━━━ SOURCE RECORDS ━━━

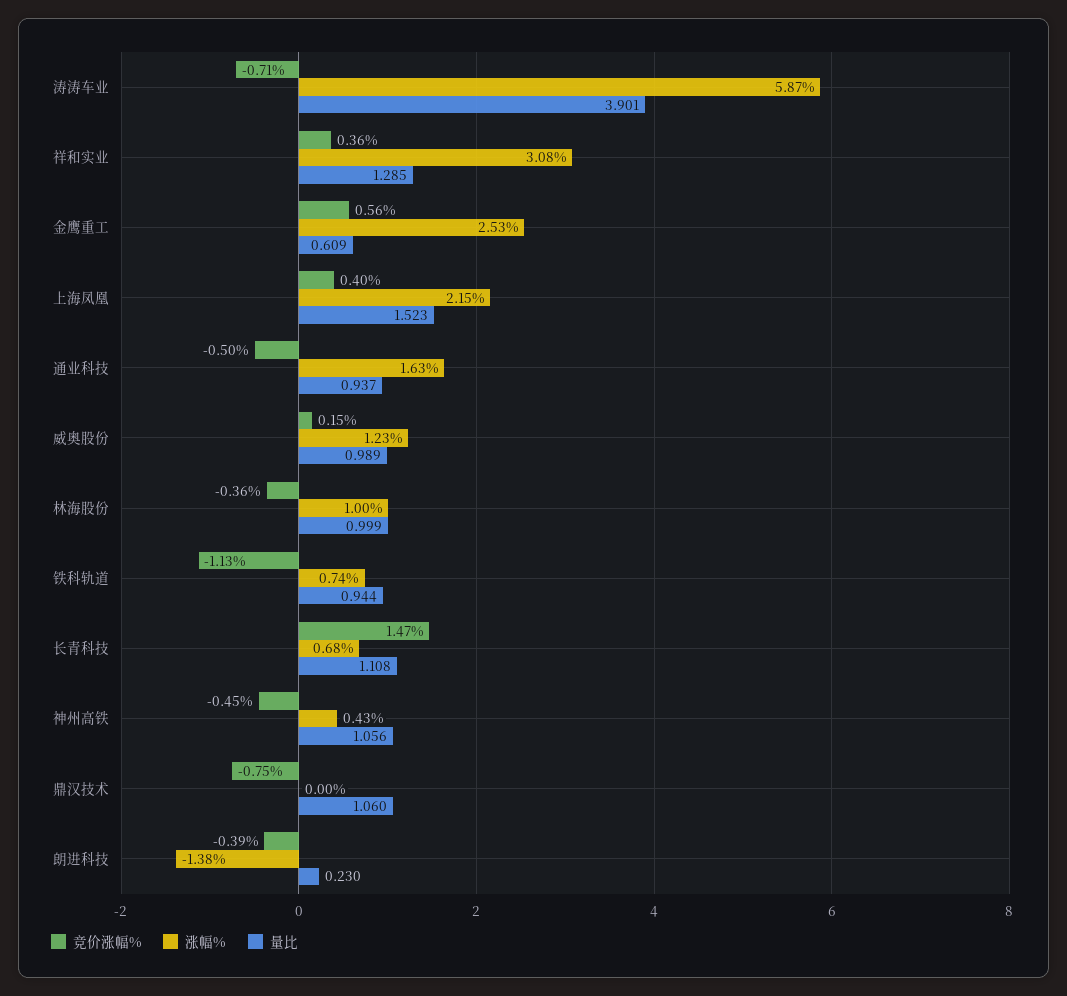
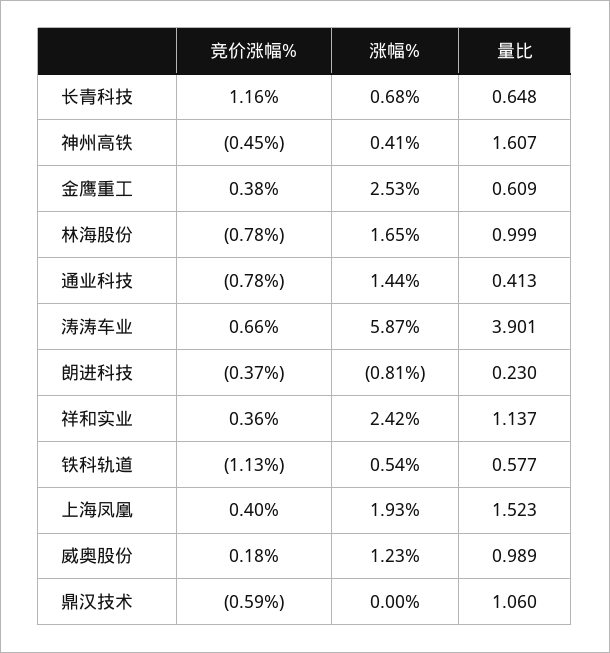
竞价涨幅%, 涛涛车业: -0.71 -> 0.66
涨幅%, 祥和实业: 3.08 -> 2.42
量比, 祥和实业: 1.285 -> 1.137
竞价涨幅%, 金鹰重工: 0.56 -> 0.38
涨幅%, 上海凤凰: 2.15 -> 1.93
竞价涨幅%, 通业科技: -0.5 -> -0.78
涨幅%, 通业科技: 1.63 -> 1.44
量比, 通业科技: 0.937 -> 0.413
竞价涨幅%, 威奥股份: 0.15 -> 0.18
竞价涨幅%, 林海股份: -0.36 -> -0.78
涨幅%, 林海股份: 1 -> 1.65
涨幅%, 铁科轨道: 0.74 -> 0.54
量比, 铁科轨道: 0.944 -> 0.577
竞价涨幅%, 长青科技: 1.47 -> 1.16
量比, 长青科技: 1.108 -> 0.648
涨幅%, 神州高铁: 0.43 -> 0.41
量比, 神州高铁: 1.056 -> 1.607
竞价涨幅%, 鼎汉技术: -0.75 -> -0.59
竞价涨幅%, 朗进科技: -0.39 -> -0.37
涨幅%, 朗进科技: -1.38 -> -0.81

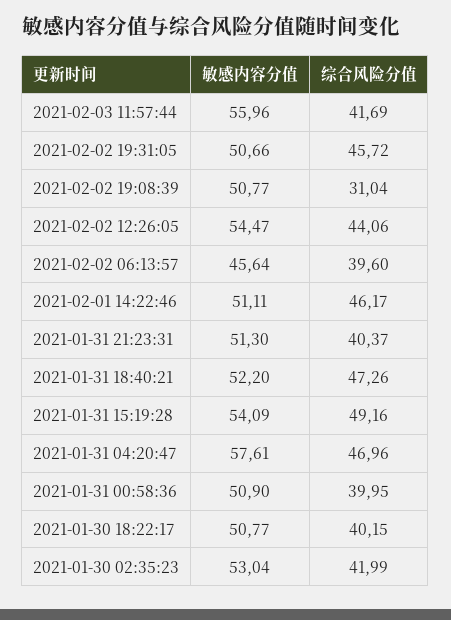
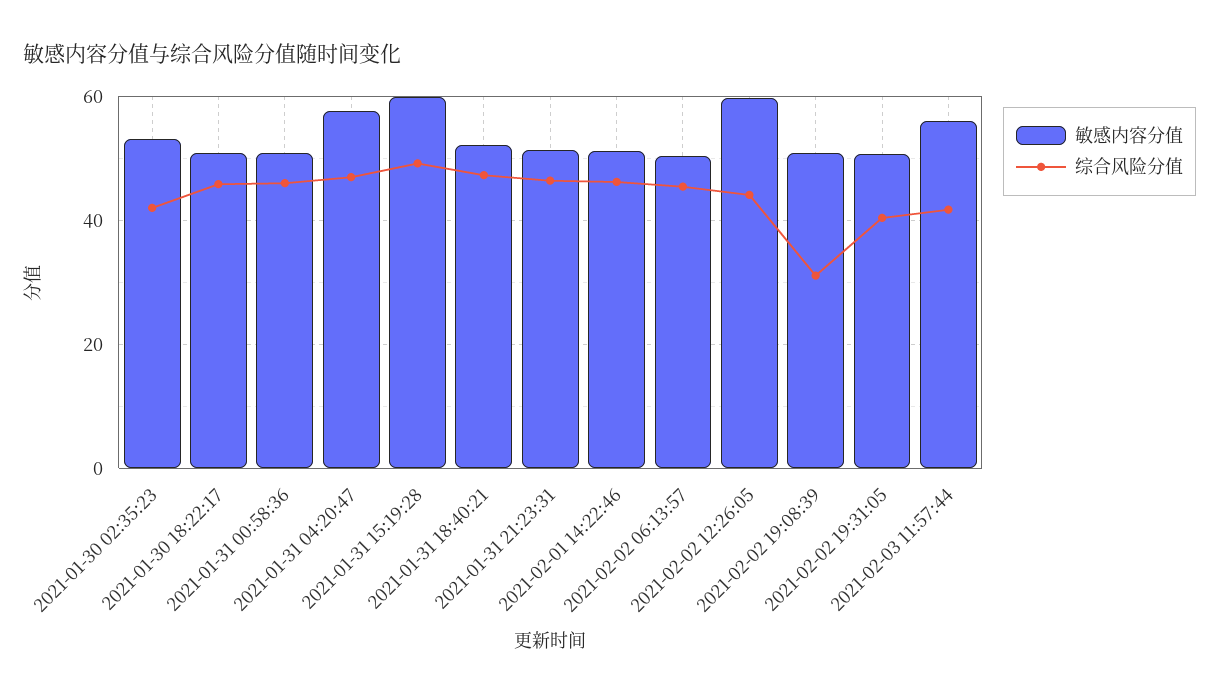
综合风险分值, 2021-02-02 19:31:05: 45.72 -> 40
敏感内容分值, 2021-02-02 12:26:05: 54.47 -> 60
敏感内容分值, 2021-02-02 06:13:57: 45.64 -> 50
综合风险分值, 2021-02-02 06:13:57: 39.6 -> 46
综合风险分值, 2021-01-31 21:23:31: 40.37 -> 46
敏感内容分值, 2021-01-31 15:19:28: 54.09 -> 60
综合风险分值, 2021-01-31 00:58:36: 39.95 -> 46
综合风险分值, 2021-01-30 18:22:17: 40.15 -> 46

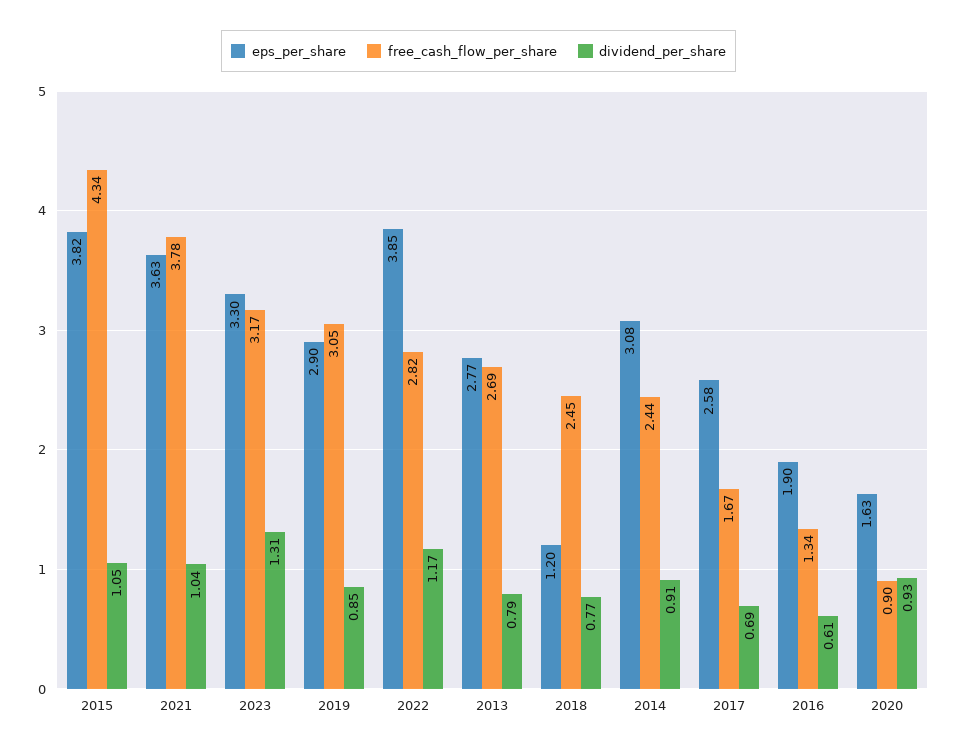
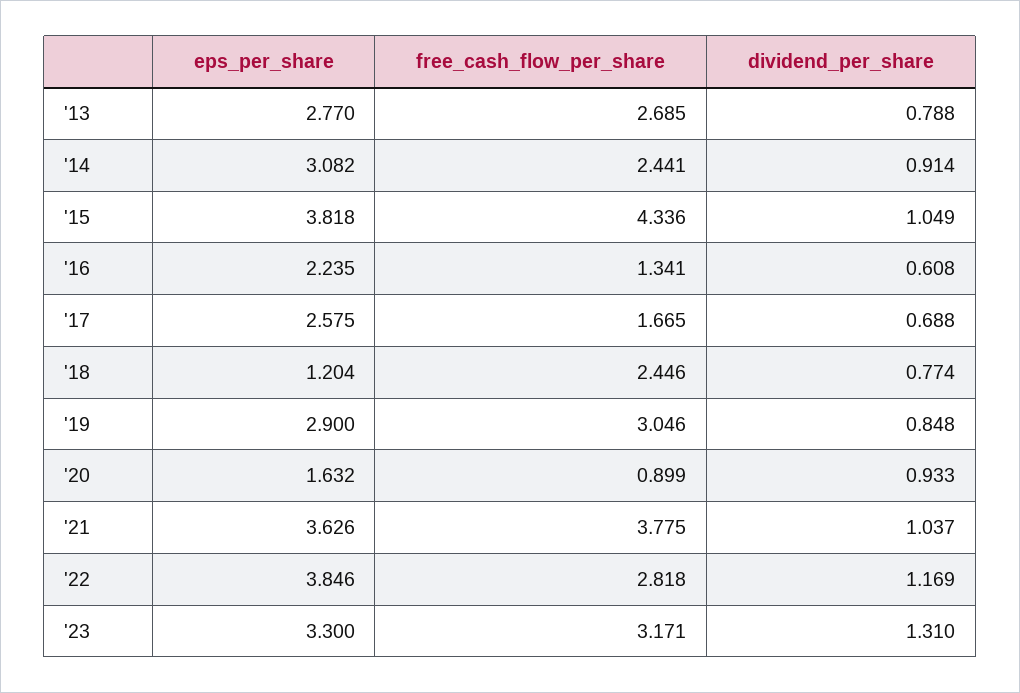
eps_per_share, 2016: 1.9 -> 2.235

━━━

> _EXERCISE PROMPT_
Starting at the line with "量比, 长青科技: 1.108 -> 0.648" in the entries above, write out every line exactly until the line with "敏感内容分值, 2021-02-02 06:13:57: 45.64 -> 50" has been written. Include no pictures and nothing more.

> _COMPLETED EXERCISE_
量比, 长青科技: 1.108 -> 0.648
涨幅%, 神州高铁: 0.43 -> 0.41
量比, 神州高铁: 1.056 -> 1.607
竞价涨幅%, 鼎汉技术: -0.75 -> -0.59
竞价涨幅%, 朗进科技: -0.39 -> -0.37
涨幅%, 朗进科技: -1.38 -> -0.81

综合风险分值, 2021-02-02 19:31:05: 45.72 -> 40
敏感内容分值, 2021-02-02 12:26:05: 54.47 -> 60
敏感内容分值, 2021-02-02 06:13:57: 45.64 -> 50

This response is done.